→ Problem description
Give each line of the records again exactly and omit every picture.

****************

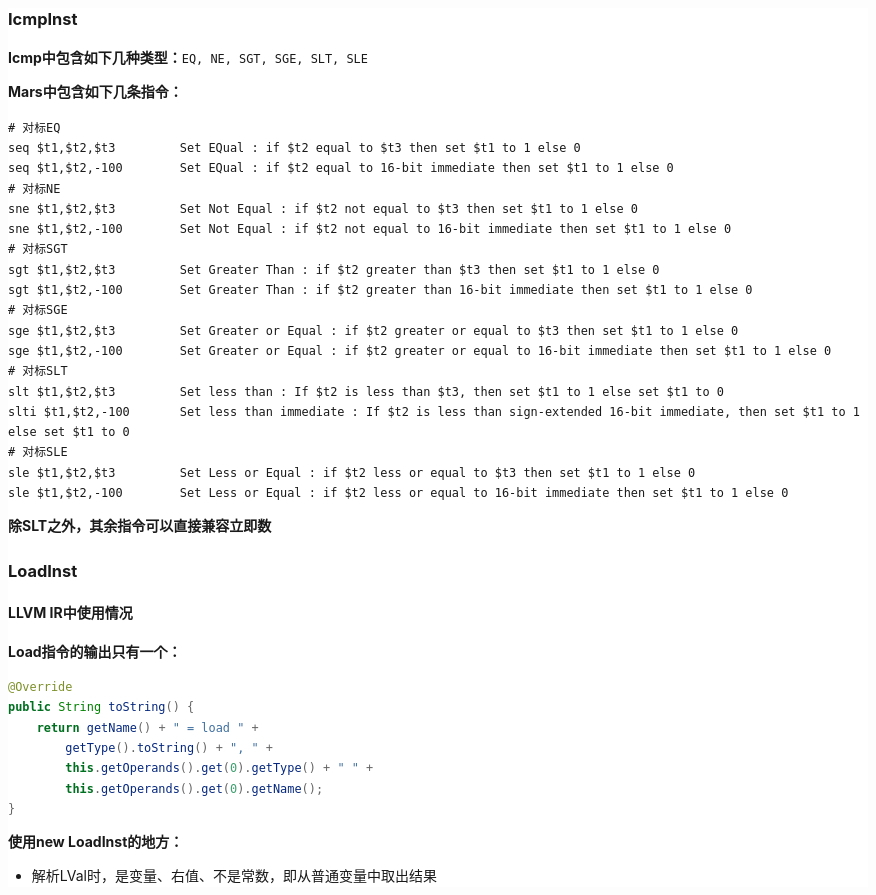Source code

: ### IcmpInst

**Icmp中包含如下几种类型：**`EQ, NE, SGT, SGE, SLT, SLE`

**Mars中包含如下几条指令：**

```assembly
# 对标EQ
seq $t1,$t2,$t3         Set EQual : if $t2 equal to $t3 then set $t1 to 1 else 0
seq $t1,$t2,-100        Set EQual : if $t2 equal to 16-bit immediate then set $t1 to 1 else 0
# 对标NE
sne $t1,$t2,$t3         Set Not Equal : if $t2 not equal to $t3 then set $t1 to 1 else 0
sne $t1,$t2,-100        Set Not Equal : if $t2 not equal to 16-bit immediate then set $t1 to 1 else 0
# 对标SGT
sgt $t1,$t2,$t3         Set Greater Than : if $t2 greater than $t3 then set $t1 to 1 else 0
sgt $t1,$t2,-100        Set Greater Than : if $t2 greater than 16-bit immediate then set $t1 to 1 else 0
# 对标SGE
sge $t1,$t2,$t3         Set Greater or Equal : if $t2 greater or equal to $t3 then set $t1 to 1 else 0
sge $t1,$t2,-100        Set Greater or Equal : if $t2 greater or equal to 16-bit immediate then set $t1 to 1 else 0
# 对标SLT
slt $t1,$t2,$t3         Set less than : If $t2 is less than $t3, then set $t1 to 1 else set $t1 to 0
slti $t1,$t2,-100       Set less than immediate : If $t2 is less than sign-extended 16-bit immediate, then set $t1 to 1 else set $t1 to 0
# 对标SLE
sle $t1,$t2,$t3         Set Less or Equal : if $t2 less or equal to $t3 then set $t1 to 1 else 0
sle $t1,$t2,-100        Set Less or Equal : if $t2 less or equal to 16-bit immediate then set $t1 to 1 else 0
```

**除SLT之外，其余指令可以直接兼容立即数**

### LoadInst

#### LLVM IR中使用情况

**Load指令的输出只有一个：**

```java
@Override
public String toString() {
    return getName() + " = load " +
        getType().toString() + ", " +
        this.getOperands().get(0).getType() + " " +
        this.getOperands().get(0).getName();
}
```

**使用new LoadInst的地方：**

- 解析LVal时，是变量、右值、不是常数，即从普通变量中取出结果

****************

→ Exercise result
Source code

: ### IcmpInst

**Icmp中包含如下几种类型：**`EQ, NE, SGT, SGE, SLT, SLE`

**Mars中包含如下几条指令：**

```assembly
# 对标EQ
seq $t1,$t2,$t3         Set EQual : if $t2 equal to $t3 then set $t1 to 1 else 0
seq $t1,$t2,-100        Set EQual : if $t2 equal to 16-bit immediate then set $t1 to 1 else 0
# 对标NE
sne $t1,$t2,$t3         Set Not Equal : if $t2 not equal to $t3 then set $t1 to 1 else 0
sne $t1,$t2,-100        Set Not Equal : if $t2 not equal to 16-bit immediate then set $t1 to 1 else 0
# 对标SGT
sgt $t1,$t2,$t3         Set Greater Than : if $t2 greater than $t3 then set $t1 to 1 else 0
sgt $t1,$t2,-100        Set Greater Than : if $t2 greater than 16-bit immediate then set $t1 to 1 else 0
# 对标SGE
sge $t1,$t2,$t3         Set Greater or Equal : if $t2 greater or equal to $t3 then set $t1 to 1 else 0
sge $t1,$t2,-100        Set Greater or Equal : if $t2 greater or equal to 16-bit immediate then set $t1 to 1 else 0
# 对标SLT
slt $t1,$t2,$t3         Set less than : If $t2 is less than $t3, then set $t1 to 1 else set $t1 to 0
slti $t1,$t2,-100       Set less than immediate : If $t2 is less than sign-extended 16-bit immediate, then set $t1 to 1 else set $t1 to 0
# 对标SLE
sle $t1,$t2,$t3         Set Less or Equal : if $t2 less or equal to $t3 then set $t1 to 1 else 0
sle $t1,$t2,-100        Set Less or Equal : if $t2 less or equal to 16-bit immediate then set $t1 to 1 else 0
```

**除SLT之外，其余指令可以直接兼容立即数**

### LoadInst

#### LLVM IR中使用情况

**Load指令的输出只有一个：**

```java
@Override
public String toString() {
    return getName() + " = load " +
        getType().toString() + ", " +
        this.getOperands().get(0).getType() + " " +
        this.getOperands().get(0).getName();
}
```

**使用new LoadInst的地方：**

- 解析LVal时，是变量、右值、不是常数，即从普通变量中取出结果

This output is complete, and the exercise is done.